Data shown:
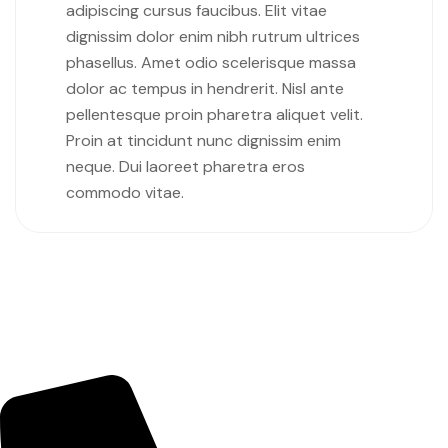
adipiscing cursus faucibus. Elit vitae
dignissim dolor enim nibh rutrum ultrices
phasellus. Amet odio scelerisque massa
dolor ac tempus in hendrerit. Nisl ante
pellentesque proin pharetra aliquet velit.
Proin at tincidunt nunc dignissim enim
neque. Dui laoreet pharetra eros
commodo vitae.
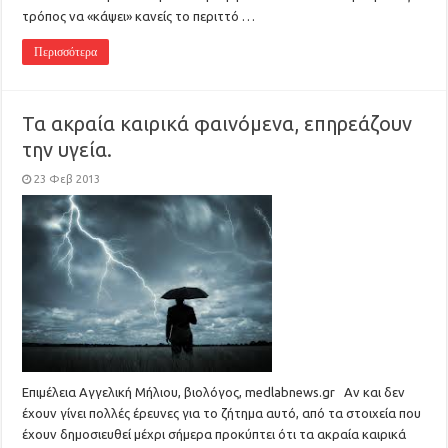
τρόπος να «κάψει» κανείς το περιττό …
Περισσότερα
Τα ακραία καιρικά φαινόμενα, επηρεάζουν
την υγεία.
23 Φεβ 2013
Eπιμέλεια Αγγελική Μήλιου, βιολόγος, medlabnews.gr Αν και δεν
έχουν γίνει πολλές έρευνες για το ζήτημα αυτό, από τα στοιχεία που
έχουν δημοσιευθεί μέχρι σήμερα προκύπτει ότι τα ακραία καιρικά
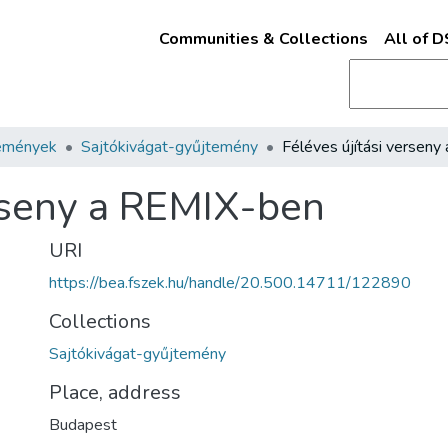
Communities & Collections
All of 
emények
Sajtókivágat-gyűjtemény
erseny a REMIX-ben
URI
https://bea.fszek.hu/handle/20.500.14711/122890
Collections
Sajtókivágat-gyűjtemény
Place, address
Budapest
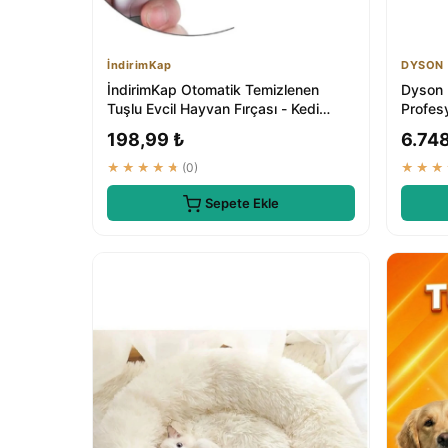
İndirimKap
DYSON
İndirimKap Otomatik Temizlenen
Dyson 
Tuşlu Evcil Hayvan Fırçası - Kedi
Profes
Köpek Tüy To...
Çözüm
198,99 ₺
6.74
★★★★★
(0)
★★★
Sepete Ekle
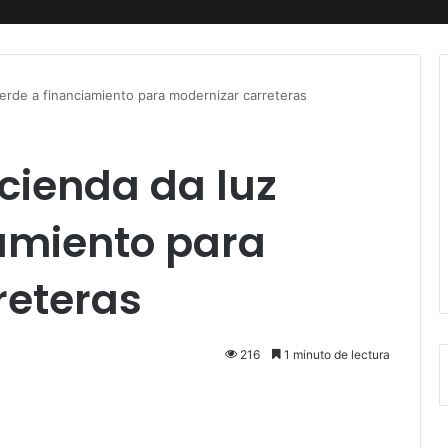
erde a financiamiento para modernizar carreteras
cienda da luz
iamiento para
reteras
216
1 minuto de lectura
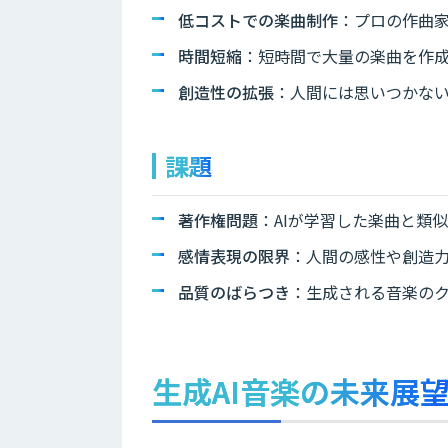
低コストでの楽曲制作
：プロの作曲
時間短縮
：短時間で大量の楽曲を作
創造性の拡張
：人間には思いつかな
課題
著作権問題
：AIが学習した楽曲と類
感情表現の限界
：人間の感性や創造
品質のばらつき
：生成される音楽の
生成AI音楽の未来展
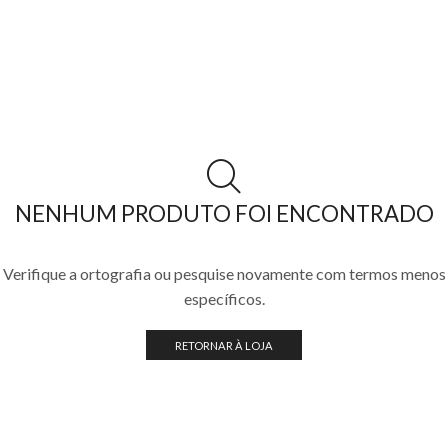
NENHUM PRODUTO FOI ENCONTRADO
Verifique a ortografia ou pesquise novamente com termos menos
específicos.
RETORNAR À LOJA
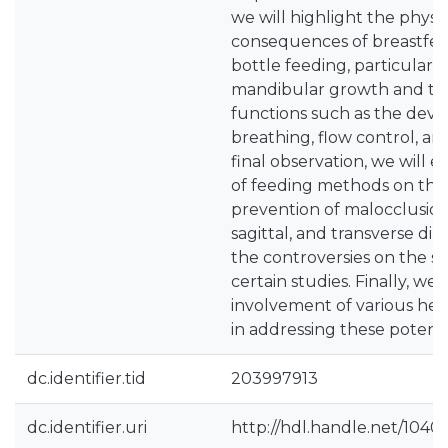
we will highlight the physio
consequences of breastfe
bottle feeding, particularl
mandibular growth and the
functions such as the deve
breathing, flow control, an
final observation, we will 
of feeding methods on th
prevention of malocclusions
sagittal, and transverse dim
the controversies on the s
certain studies. Finally, we 
involvement of various hea
in addressing these potentia
dc.identifier.tid
203997913
dc.identifier.uri
http://hdl.handle.net/1040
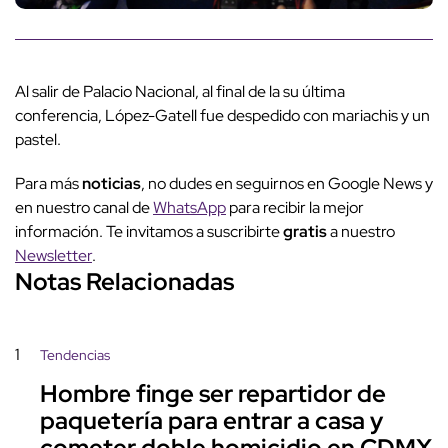
Al salir de Palacio Nacional, al final de la su última
conferencia, López-Gatell fue despedido con mariachis y un
pastel.
Para más
noticias
, no dudes en seguirnos en Google News y
en nuestro canal de
WhatsApp
para recibir la mejor
información. Te invitamos a suscribirte
gratis
a nuestro
Newsletter
.
Notas Relacionadas
1
Tendencias
Hombre finge ser repartidor de
paquetería para entrar a casa y
cometer doble homicidio en CDMX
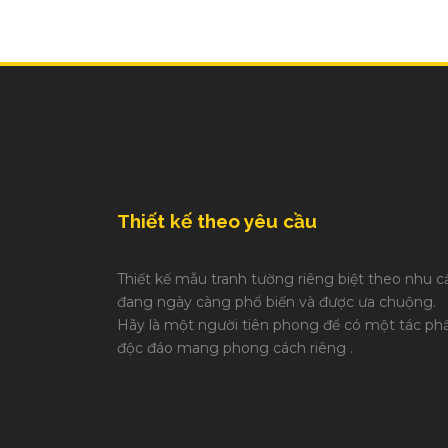
Thiết kế theo yêu cầu
Thiết kế mẫu tranh tường riêng biệt theo nhu c
đang ngày càng phổ biến và được ưa chuộng.
Hãy là một người tiên phong để có một tác p
độc đáo mang phong cách riêng .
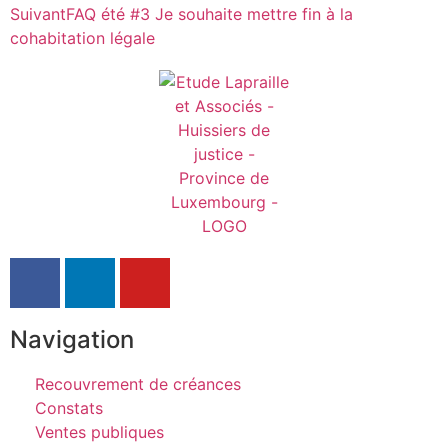
Suivant
FAQ été #3 Je souhaite mettre fin à la
cohabitation légale
Navigation
Recouvrement de créances
Constats
Ventes publiques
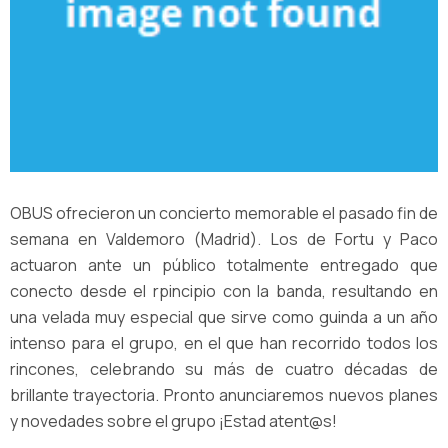
OBUS ofrecieron un concierto memorable el pasado fin de
semana en Valdemoro (Madrid). Los de Fortu y Paco
actuaron ante un público totalmente entregado que
conecto desde el rpincipio con la banda, resultando en
una velada muy especial que sirve como guinda a un año
intenso para el grupo, en el que han recorrido todos los
rincones, celebrando su más de cuatro décadas de
brillante trayectoria. Pronto anunciaremos nuevos planes
y novedades sobre el grupo ¡Estad atent@s!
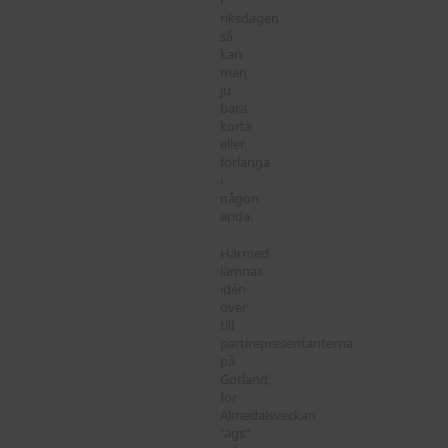
riksdagen
så
kan
man
ju
bara
korta
eller
förlänga
i
någon
ända.
Härmed
lämnas
idén
över
till
partirepresentanterna
på
Gotland,
för
Almedalsveckan
”ägs”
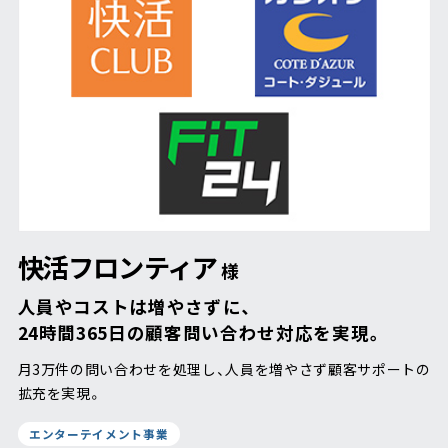
快活フロンティア
様
人員やコストは増やさずに、
24時間365日の顧客問い合わせ対応を実現。
月3万件の問い合わせを処理し、人員を増やさず顧客サポートの
拡充を実現。
エンターテイメント事業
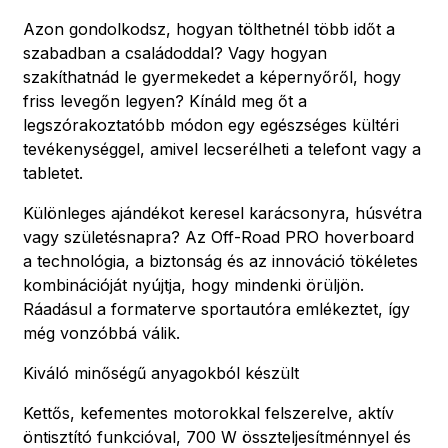
Azon gondolkodsz, hogyan tölthetnél több időt a
szabadban a családoddal? Vagy hogyan
szakíthatnád le gyermekedet a képernyőről, hogy
friss levegőn legyen? Kínáld meg őt a
legszórakoztatóbb módon egy egészséges kültéri
tevékenységgel, amivel lecserélheti a telefont vagy a
tabletet.
Különleges ajándékot keresel karácsonyra, húsvétra
vagy születésnapra? Az Off-Road PRO hoverboard
a technológia, a biztonság és az innováció tökéletes
kombinációját nyújtja, hogy mindenki örüljön.
Ráadásul a formaterve sportautóra emlékeztet, így
még vonzóbbá válik.
Kiváló minőségű anyagokból készült
Kettős, kefementes motorokkal felszerelve, aktív
öntisztító funkcióval, 700 W összteljesítménnyel és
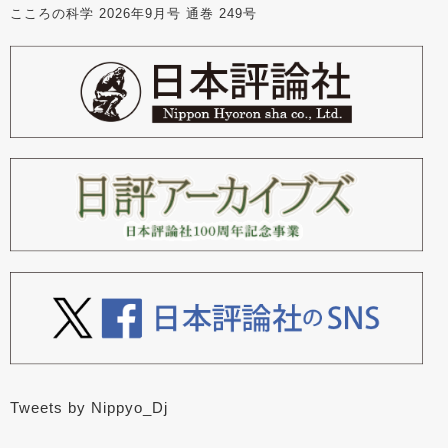
こころの科学 2026年9月号 通巻 249号
Tweets by Nippyo_Dj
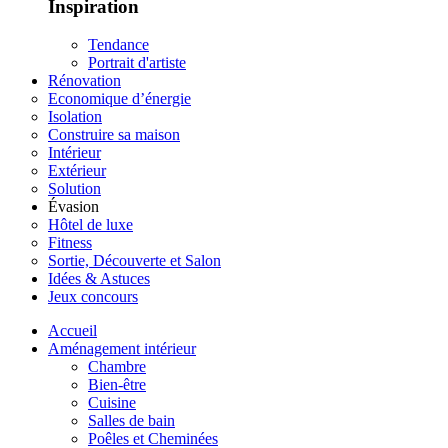
Inspiration
Tendance
Portrait d'artiste
Rénovation
Economique d’énergie
Isolation
Construire sa maison
Intérieur
Extérieur
Solution
Évasion
Hôtel de luxe
Fitness
Sortie, Découverte et Salon
Idées & Astuces
Jeux concours
Accueil
Aménagement intérieur
Chambre
Bien-être
Cuisine
Salles de bain
Poêles et Cheminées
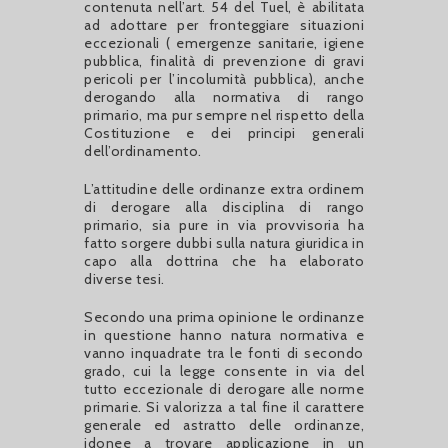
contenuta nell’art. 54 del Tuel, è abilitata
ad adottare per fronteggiare situazioni
eccezionali ( emergenze sanitarie, igiene
pubblica, finalità di prevenzione di gravi
pericoli per l’incolumità pubblica), anche
derogando alla normativa di rango
primario, ma pur sempre nel rispetto della
Costituzione e dei principi generali
dell’ordinamento.
L’attitudine delle ordinanze extra ordinem
di derogare alla disciplina di rango
primario, sia pure in via provvisoria ha
fatto sorgere dubbi sulla natura giuridica in
capo alla dottrina che ha elaborato
diverse tesi.
Secondo una prima opinione le ordinanze
in questione hanno natura normativa e
vanno inquadrate tra le fonti di secondo
grado, cui la legge consente in via del
tutto eccezionale di derogare alle norme
primarie. Si valorizza a tal fine il carattere
generale ed astratto delle ordinanze,
idonee a trovare applicazione in un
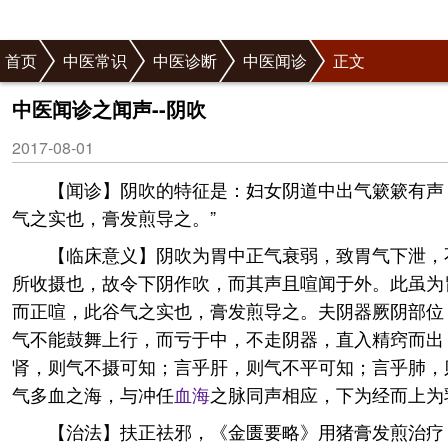
首页
中医常识
中医诊断
中医闻诊
正文
中医闻诊之闻声--阴吹
2017-08-01
【闻诊】阴吹的特征是：妇女阴道中出气簌簌有声
气之实也，膏发煎导之。”
【临床意义】阴吹为胃中正气衰弱，致胃气下泄，
所收摄也，故令下阴作吹，而其声且喧闻于外。此虽为
而正喧，此谷气之实也，膏发煎导之。夫阴器厥阴部位
气不能鼓舞上行，而亏于中，不走阴器，直入精窍而出
肾，则气不摄可知；言乎肝，则气不平可知；言乎肺，
气多血之海，与冲任
血海
之脉同声相应，下为经而上为
【治法】扶正祛邪，《金匮要略》用猪膏发煎治疗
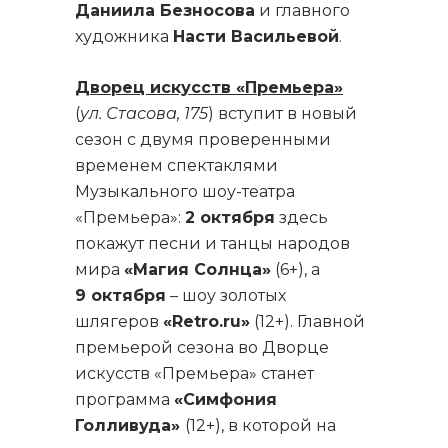
Даниила Безносова
и главного
художника
Насти Васильевой
.
Дворец искусств «Премьера»
(
ул. Стасова, 175
) вступит в новый
сезон с двумя проверенными
временем спектаклями
Музыкального шоу-театра
«Премьера»:
2 октября
здесь
покажут песни и танцы народов
мира
«Магия Солнца»
(6+), а
9 октября
– шоу золотых
шлягеров
«Retro.ru»
(12+). Главной
премьерой сезона во Дворце
искусств «Премьера» станет
программа
«Симфония
Голливуда»
(12+), в которой на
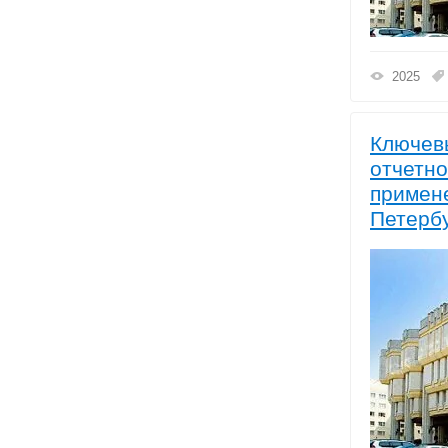
2025
Ключевы
отчетно
примене
Петерб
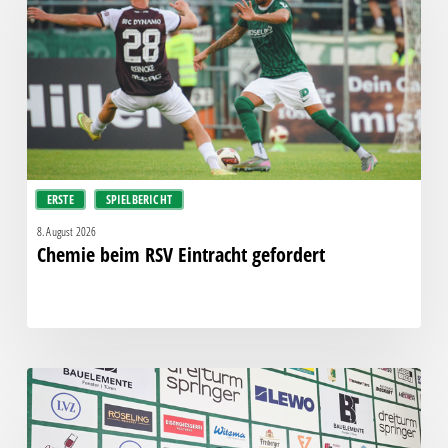
Eintracht
gefordert
ERSTE
SPIELBERICHT
8. August 2026
Chemie beim RSV Eintracht gefordert
Pressegespräch
vor
RSV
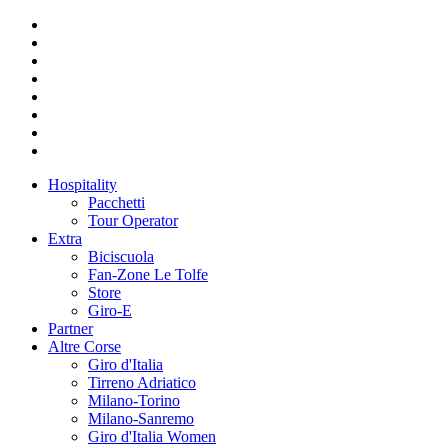
Hospitality
Pacchetti
Tour Operator
Extra
Biciscuola
Fan-Zone Le Tolfe
Store
Giro-E
Partner
Altre Corse
Giro d'Italia
Tirreno Adriatico
Milano-Torino
Milano-Sanremo
Giro d'Italia Women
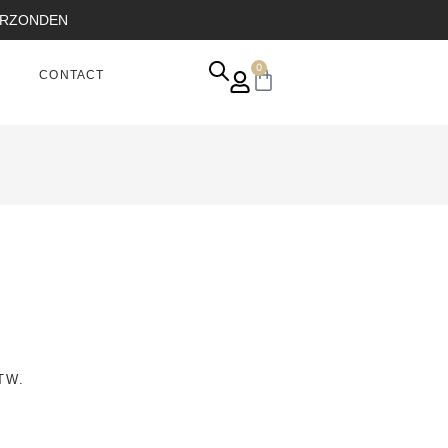
VERZONDEN
0
CONTACT
TW.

What is being asked:
Lay out the material as a numbered list, starting at the line that contains "erde a financiamiento" and ending with the line that contains "cometer doble homicidio en CDMX", skipping any blank lines. Leave the pictures out of the answer.

Result:
1. erde a financiamiento para modernizar carreteras
2. cienda da luz
3. iamiento para
4. reteras
5. 216
6. 1 minuto de lectura
7. 低コストでの楽曲制作
8. ：プロの作曲
9. 時間短縮
10. ：短時間で大量の楽曲を作
11. 創造性の拡張
12. ：人間には思いつかな
13. 課題
14. 著作権問題
15. ：AIが学習した楽曲と類
16. 感情表現の限界
17. ：人間の感性や創造
18. 品質のばらつき
19. ：生成される音楽の
20. 生成AI音楽の未来展
21. NENHUM PRODUTO FOI ENCONTRADO
22. Verifique a ortografia ou pesquise novamente com termos menos
23. específicos.
24. RETORNAR À LOJA
25. we will highlight the physio
26. consequences of breastfe
27. bottle feeding, particularl
28. mandibular growth and the
29. functions such as the deve
30. breathing, flow control, an
31. final observation, we will 
32. of feeding methods on th
33. prevention of malocclusions
34. sagittal, and transverse dim
35. the controversies on the s
36. certain studies. Finally, we 
37. involvement of various hea
38. in addressing these potentia
39. dc.identifier.tid
40. 203997913
41. dc.identifier.uri
42. http://hdl.handle.net/1040
43. Al salir de Palacio Nacional, al final de la su última
44. conferencia, López-Gatell fue despedido con mariachis y un
45. pastel.
46. Para más
47. noticias
48. , no dudes en seguirnos en Google News y
49. en nuestro canal de
50. WhatsApp
51. para recibir la mejor
52. información. Te invitamos a suscribirte
53. gratis
54. a nuestro
55. Newsletter
56. .
57. Notas Relacionadas
58. 1
59. Tendencias
60. Hombre finge ser repartidor de
61. paquetería para entrar a casa y
62. cometer doble homicidio en CDMX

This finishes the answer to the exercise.